Послушав выступление радиокомментатора генерала Дитерихса, Карл и Эрвин с горя напились до скотского состояния. Все рушилось. Пошли прахом нечеловеческие труды и жертвы. Их вышибли с Волги и Кубани, с Дона и предгорий Кавказа. Лучшие дивизии рейха нашли конец в промерзлых, продутых жгучими ветрами просторах «дикого поля». Карл вспомнил виденные с воздуха во время летнего наступления стальные лавины немецкой техники. Все досталось русским: те пушки, которые делались «вместо масла», «бюссинги» вместе с кургузыми итальянскими «фиатами» и застывшие без горючего, заиндевевшие танки, покинутые экипажами.
— Страшные, невосполнимые потери в людях и в технике, — бормотал Эрвин, расплескивая вино на скатерть и брюки Карла.
— Да, Эрвин, теперь, если мы отправим в металлолом даже Эйфелеву башню и все ночные горшки Германии, нам не хватит стали возместить потерянное под Сталинградом.

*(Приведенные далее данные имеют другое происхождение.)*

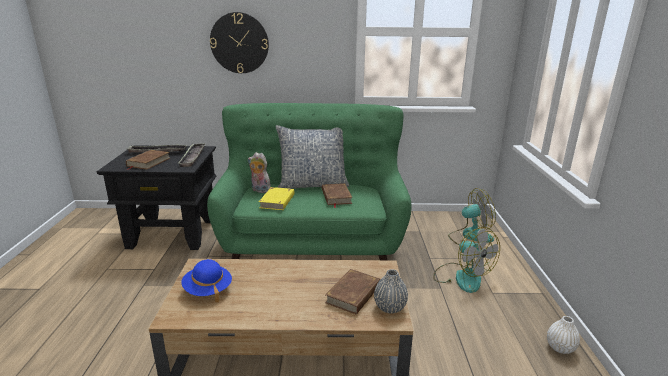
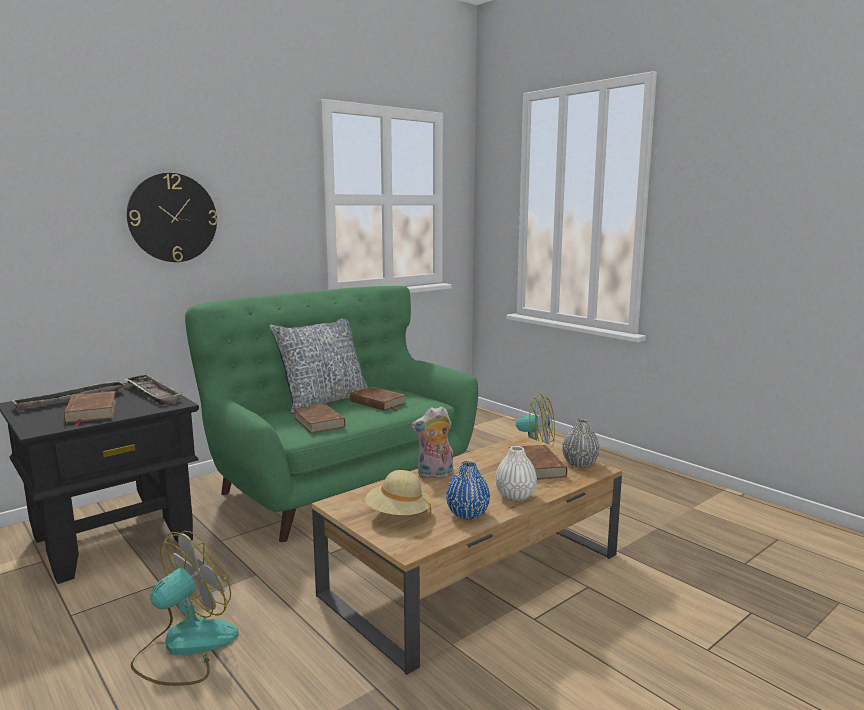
camera: 40 degrees left, 10 degrees down
blue hat [181,259,232,302] -> beige hat [365,470,431,518]
plush toy [248,152,271,193] -> plush toy moved to [411,406,453,479]
yellow book [259,187,294,210] -> brown book [294,404,345,433]
fan [448,188,496,245] -> fan moved to [131,531,239,686]
white vase [547,316,580,354] -> white vase moved to [495,446,537,501]
none -> blue vase [446,461,490,520]

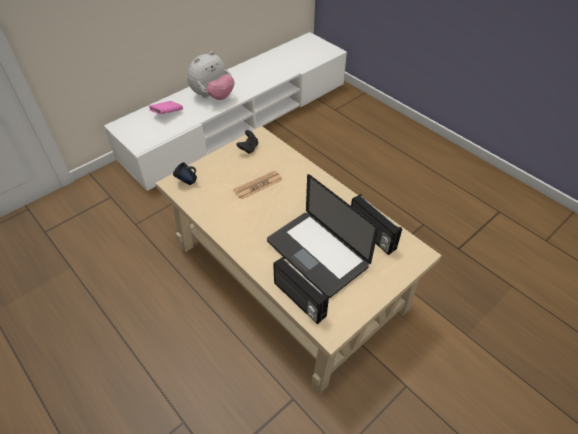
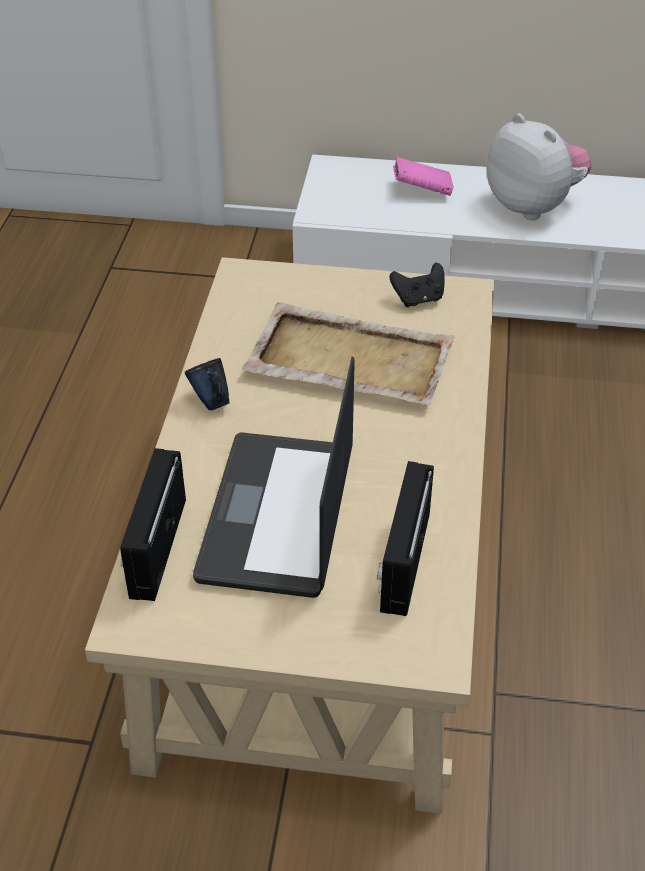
camera: 50 degrees right, 5 degrees down
blue mug [173,162,197,185] -> blue mug moved to [185,358,230,410]
plush toy [187,51,234,100] -> plush toy turned 135 degrees counterclockwise [487,113,592,220]
newspaper [233,171,282,199] -> beige tray [242,302,455,405]

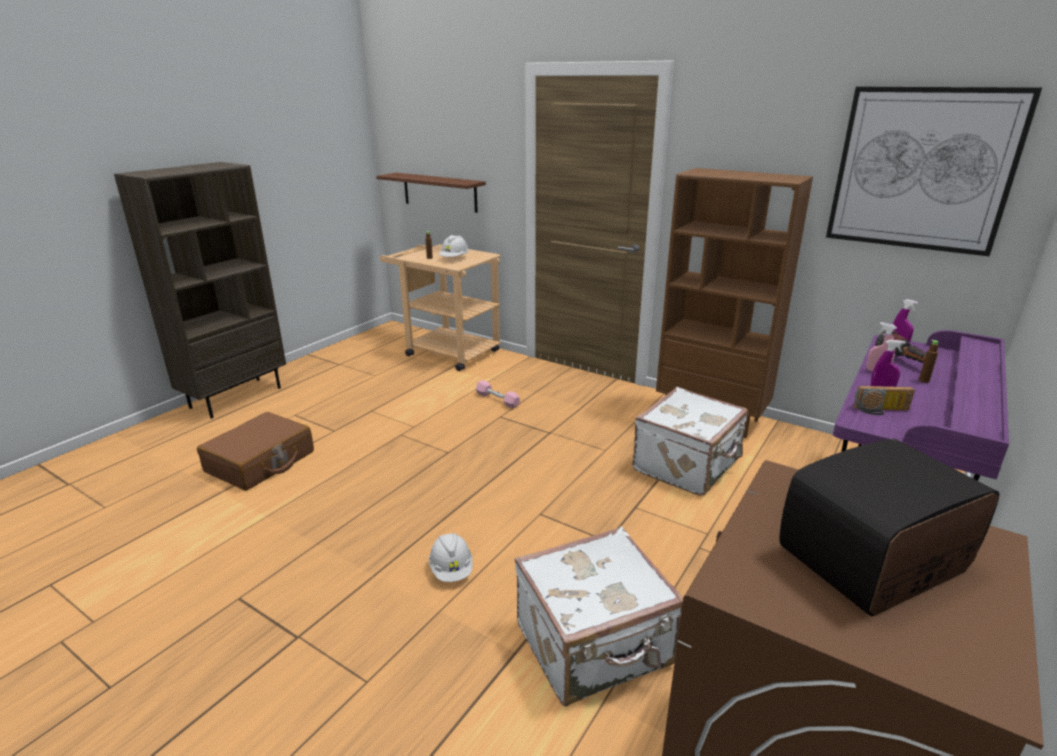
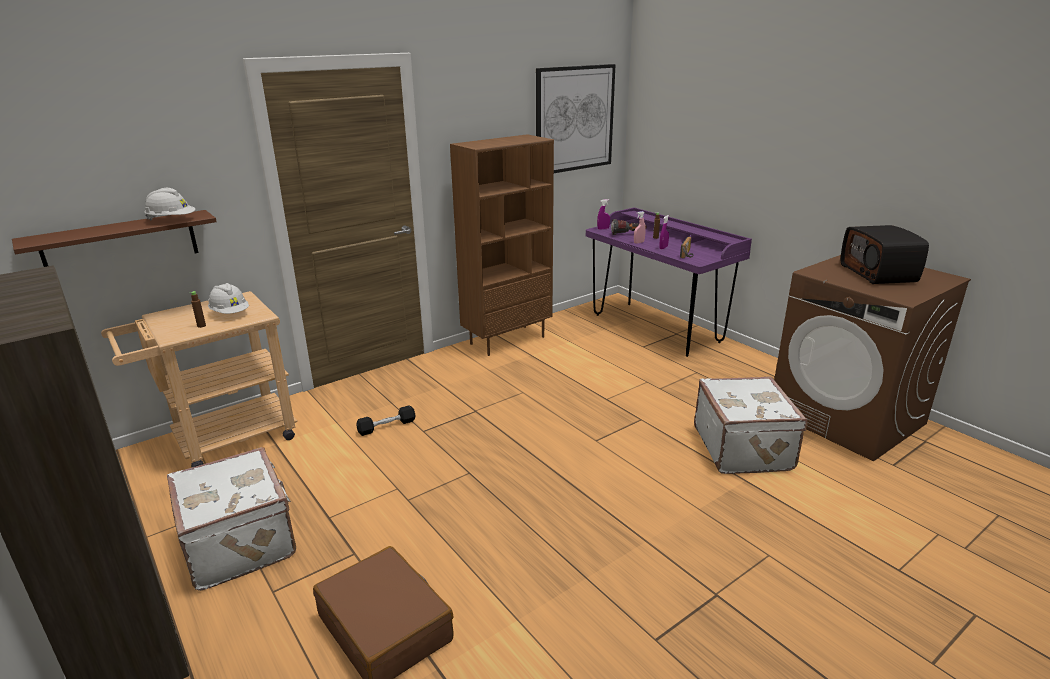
camera: 70 degrees left, 0 degrees up
white hard hat [429,533,473,582] -> white hard hat moved to [144,188,195,220]
pink dumbbell [476,380,520,408] -> black dumbbell [356,405,416,436]
white suitcase [632,387,748,496] -> white suitcase moved to [167,447,296,591]

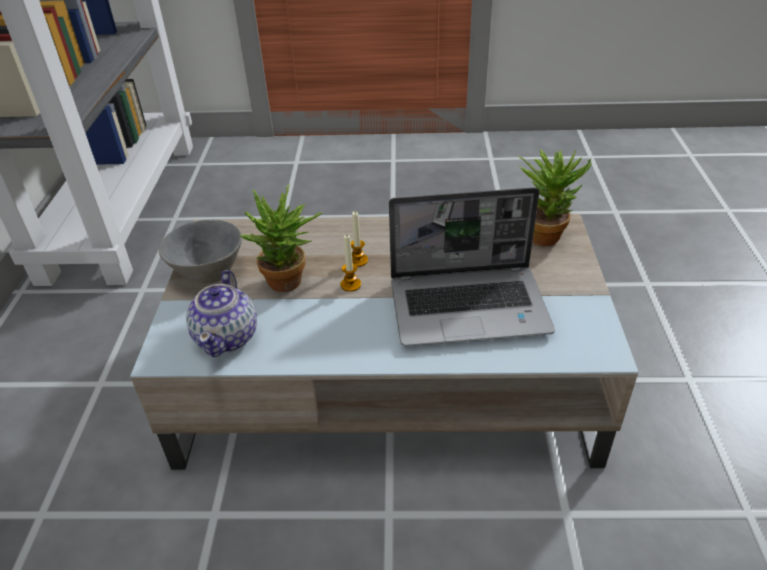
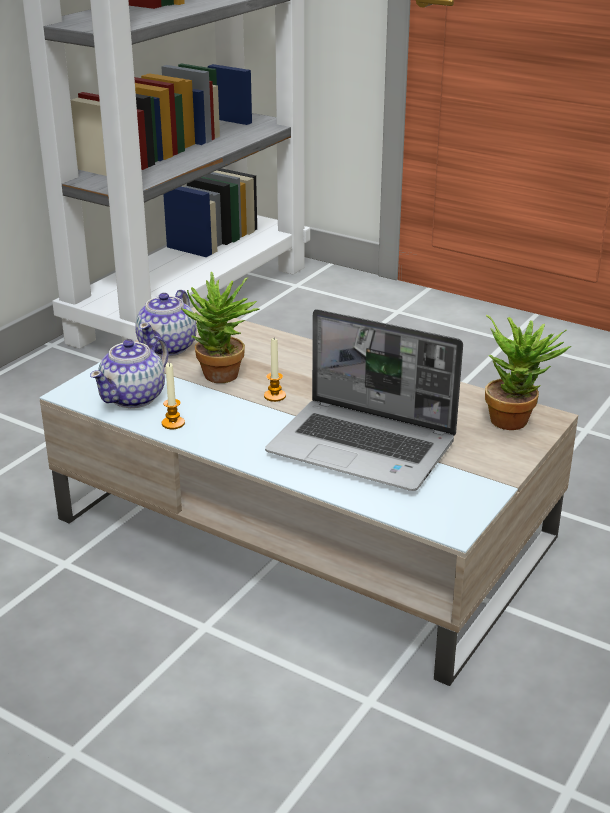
camera: 30 degrees right, 10 degrees down
grey bowl [159,219,242,284] -> teapot [135,289,196,356]
candle [351,211,368,267] -> candle moved to [162,363,185,429]

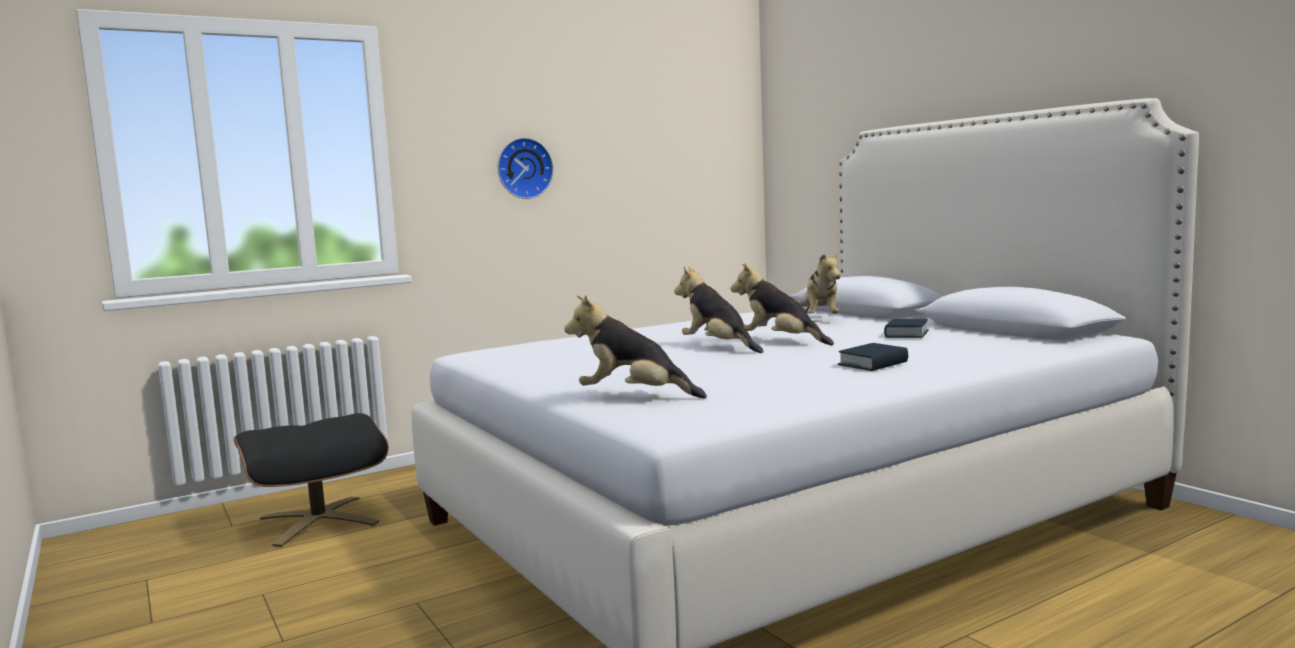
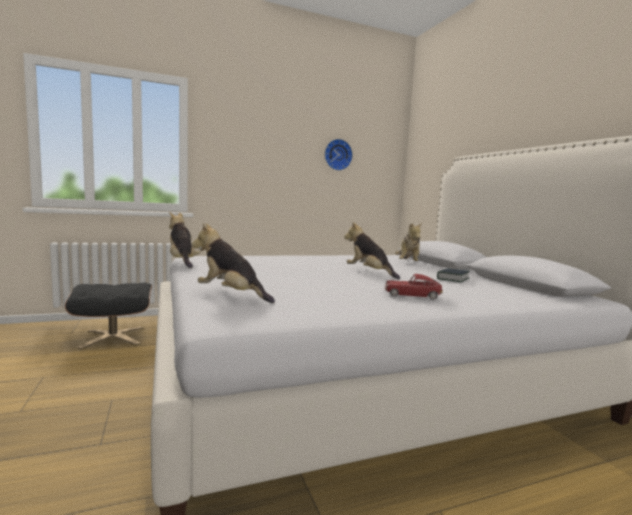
camera: 10 degrees right, 0 degrees up
wall clock [498,138,554,199] -> wall clock moved to [325,139,353,171]
plush toy [674,266,764,353] -> plush toy moved to [169,211,200,268]
book [838,343,908,371] -> toy car [385,274,443,300]

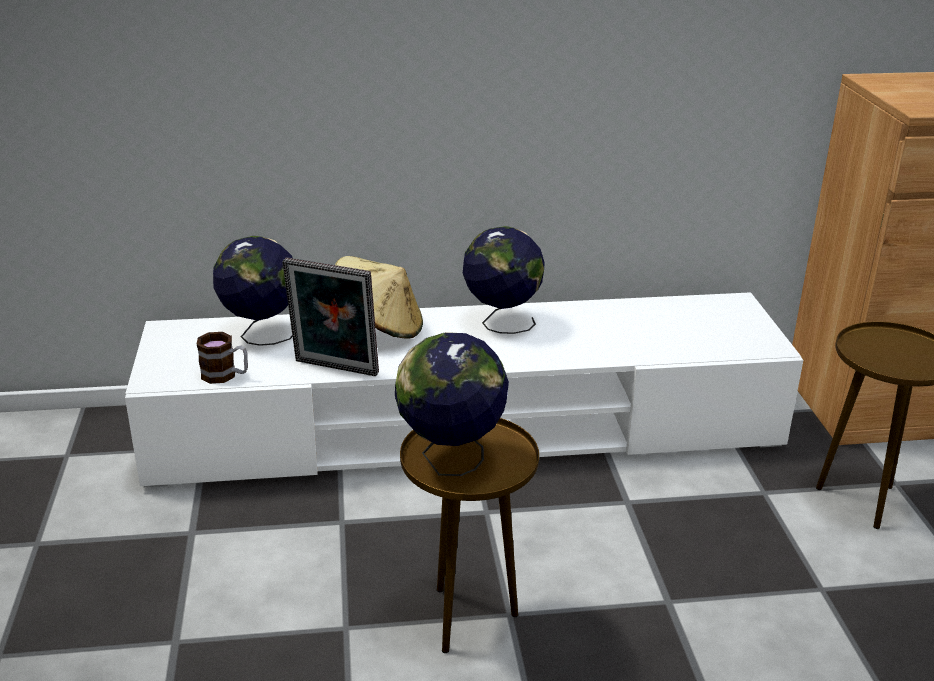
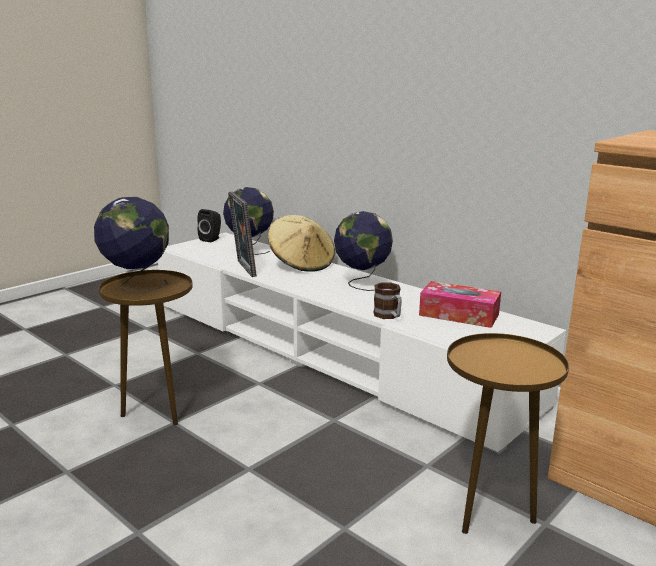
camera: 50 degrees right, 10 degrees down
mug [197,332,248,384] -> mug moved to [373,282,402,319]
none -> black speaker [197,209,221,242]
none -> tissue box [419,281,501,328]

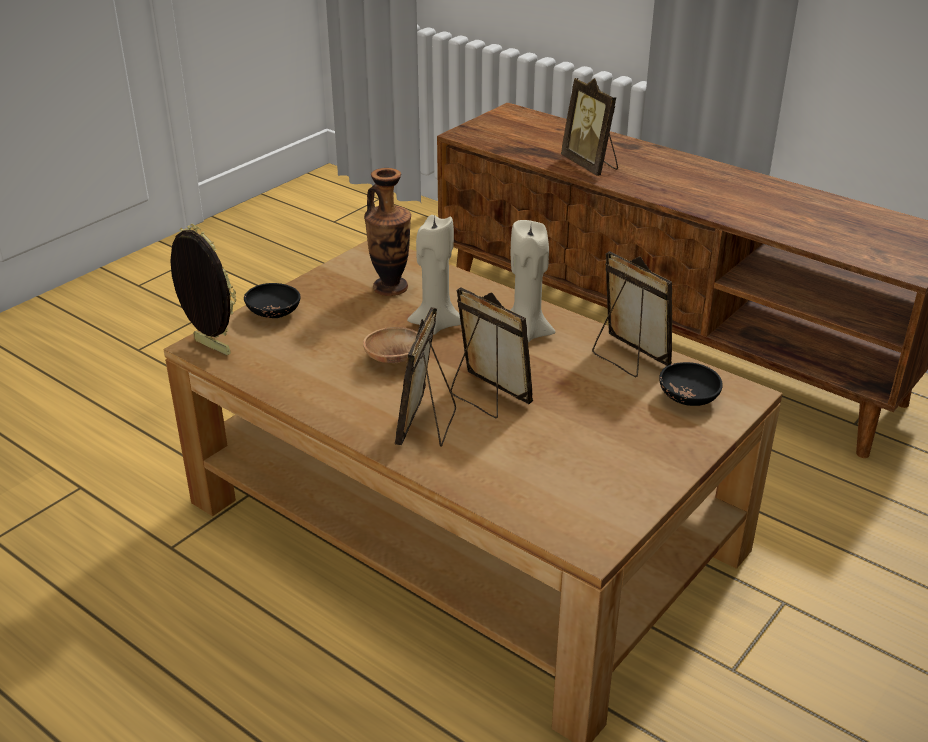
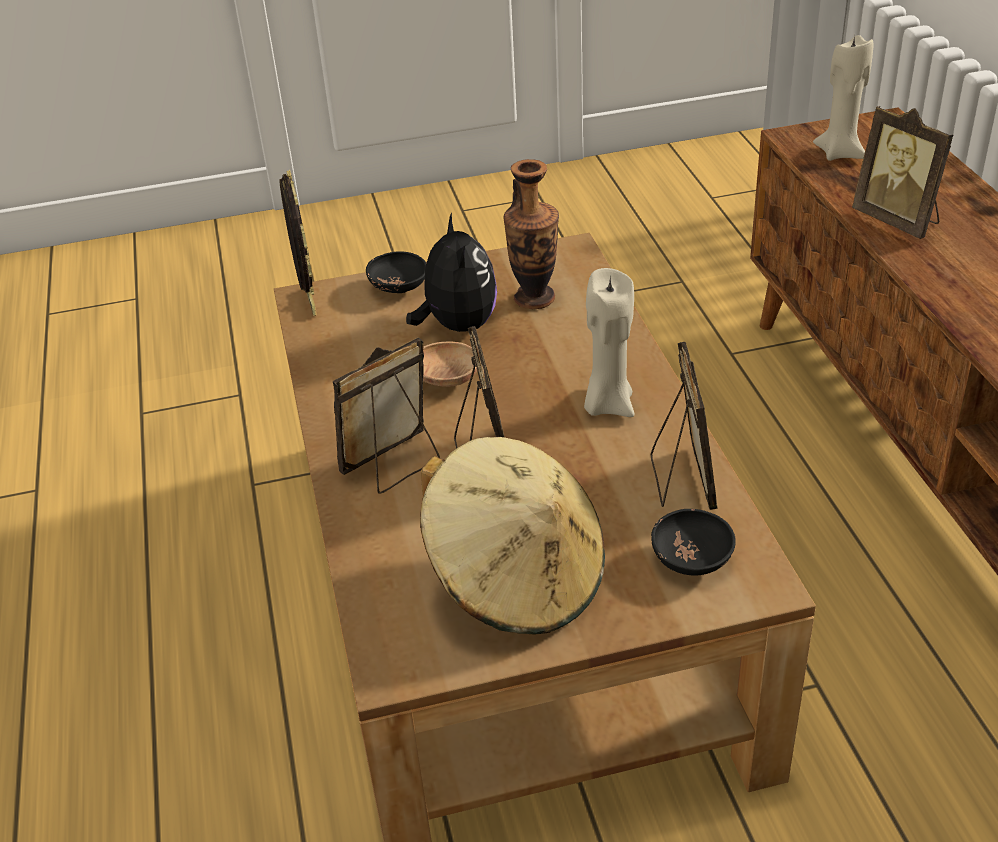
camera: 40 degrees right, 5 degrees up
beige candle [407,215,461,335] -> beige candle moved to [813,35,873,161]
picture frame [561,78,618,176] -> picture frame turned 45 degrees counterclockwise [852,106,953,239]
none -> plush toy [406,213,497,332]
none -> beige hat [420,437,605,635]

Окончательная победа и конец войны теперь казались призрачными и недосягаемыми, как звезды, спрятавшиеся за толстым облачным покровом.
3
Фельдмаршал Мильх назначил им прием для личной беседы на второй день после окончания национального траура. От этого приема зависело многое. Взволнованные летчики не могли усидеть дома и вышли за два часа до назначенного срока. Погашая избыток времени, решили побродить по городу. На Фридрихштрассе летчиков атаковала толпа проституток. Женщины с ярко нарисованными ртами и длинными накладными ресницами, опытным взглядом определив фронтовиков, пытались содрать с них добычу:
— Герр майор, не желаете ли отдохнуть с дороги?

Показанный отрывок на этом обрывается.